Francesco Ferrari, a computational biologist at the FIRC Institute of Molecular Oncology in Milan, Italy, visualizes his Hi-C data using the R programming language and the Bioconductor software library. These text-based programs lack the interactivity of other software, but because the team already runs data analysis using R and Bioconductor, Ferrari explains, “it's just more convenient” to use them for visualization as well. The Bioconductor package HiTC provides Hi-C visualization tools, as does the Python library HiCPlotter.

Going 3D

Ultimately, 2D contact matrices imply 3D structure. After all, if two regions interact, they are probably in close physical proximity. Increasingly, some researchers are using their 2D data to compute and visualize 3D structures directly.
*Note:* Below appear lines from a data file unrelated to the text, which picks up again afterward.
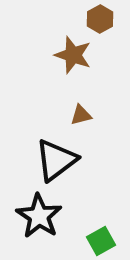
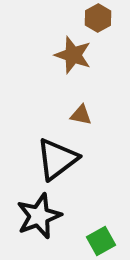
brown hexagon: moved 2 px left, 1 px up
brown triangle: rotated 25 degrees clockwise
black triangle: moved 1 px right, 1 px up
black star: rotated 18 degrees clockwise
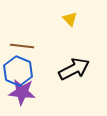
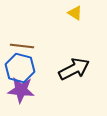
yellow triangle: moved 5 px right, 6 px up; rotated 14 degrees counterclockwise
blue hexagon: moved 2 px right, 3 px up; rotated 8 degrees counterclockwise
purple star: moved 1 px left, 2 px up
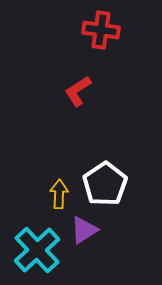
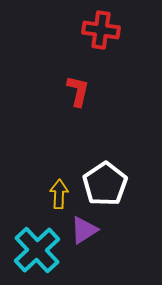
red L-shape: rotated 136 degrees clockwise
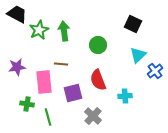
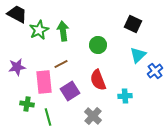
green arrow: moved 1 px left
brown line: rotated 32 degrees counterclockwise
purple square: moved 3 px left, 2 px up; rotated 18 degrees counterclockwise
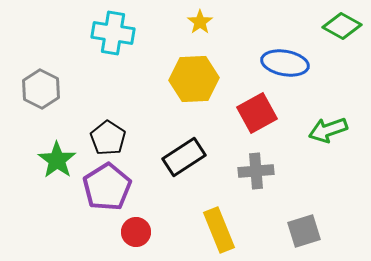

Csilla Várnai, a postdoc at the Babraham Institute in Cambridge, UK, helped to produce the 3D models for a single-cell Hi-C study earlier this year (T. Nagano et al. Nature 547, 61–67; 2017). She used a generic molecular modelling package called Gromacs to model a chromosome as a string of beads — each representing about 100 kilobases — and then asked it to fold, using the Hi-C contacts as 'constraints' on that process.

Other packages have been designed specifically to model chromatin structure. Chrom3D, developed by bioinformatician Jonas Paulsen at the University of Oslo blends Hi-C data with information on proximity to the nuclear envelope to model the position of chromosomes in the nucleus. “That matters a lot for gene regulation,” Paulsen explains. Genes near the nuclear periphery tend to be repressed, whereas more centrally located genes are usually active. Another tool, TADkit, from Marc Martí-Renom and Mike Goodstadt at the National Center for Genomic Analysis–Center for Genomic Regulation in Barcelona, Spain, allows users to view 3D chromosome models alongside the corresponding 2D heat map and 1D tracks. Selecting a feature in one representation highlights overlapping features in the others.

It remains to be seen what insights such 3D representations can provide that 2D heat maps cannot, especially as most Hi-C data sets represent millions of cells, rather than a single structure. Leonid Mirny, a bioinformatician at the Massachusetts Institute of Technology, likens the resulting data to averaging a batch of photographs to determine what a typical person looks like. “It's not going to be actually representative of anyone whom you take pictures of,” he says. Also unclear is which tool, if any, will emerge as the de facto standard for genome visualization. Debate on that front is ongoing, says Zhong.

When it comes to genome biology, says Ren, visualization is key. Analytical tools are based on statistics, he explains; sometimes they miss things, and sometimes they detect features that aren't there. “At the end of the day, nothing replaces looking at the data yourself.”